== Study material ==
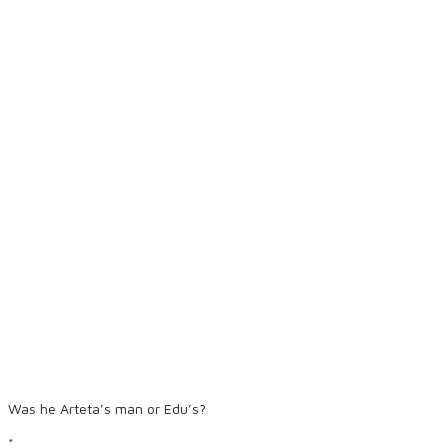
Was he Arteta’s man or Edu’s?
*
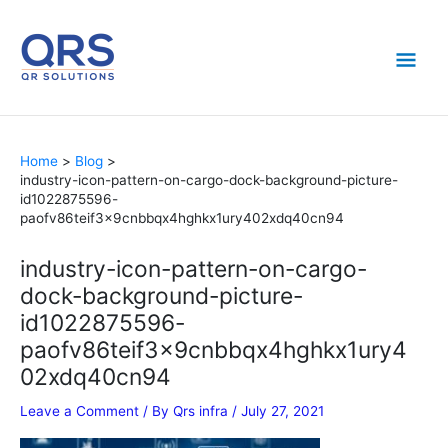
Skip
Mai
to
content
Men
Home
Blog
industry-icon-pattern-on-cargo-dock-background-picture-
id1022875596-
paofv86teif3x9cnbbqx4hghkx1ury402xdq40cn94
industry-icon-pattern-on-cargo-
dock-background-picture-
id1022875596-
paofv86teif3x9cnbbqx4hghkx1ury4
02xdq40cn94
Leave a Comment
/ By
Qrs infra
/
July 27, 2021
===
Exercise directions: Revise the text of all the material above so that "Leave a Comment" becomes "Post a Reply", with every other word left unchanged. Omit the pictures from your answer.

Result below:
Was he Arteta’s man or Edu’s?
*
Skip
Mai
to
content
Men
Home
Blog
industry-icon-pattern-on-cargo-dock-background-picture-
id1022875596-
paofv86teif3x9cnbbqx4hghkx1ury402xdq40cn94
industry-icon-pattern-on-cargo-
dock-background-picture-
id1022875596-
paofv86teif3x9cnbbqx4hghkx1ury4
02xdq40cn94
Post a Reply
/ By
Qrs infra
/
July 27, 2021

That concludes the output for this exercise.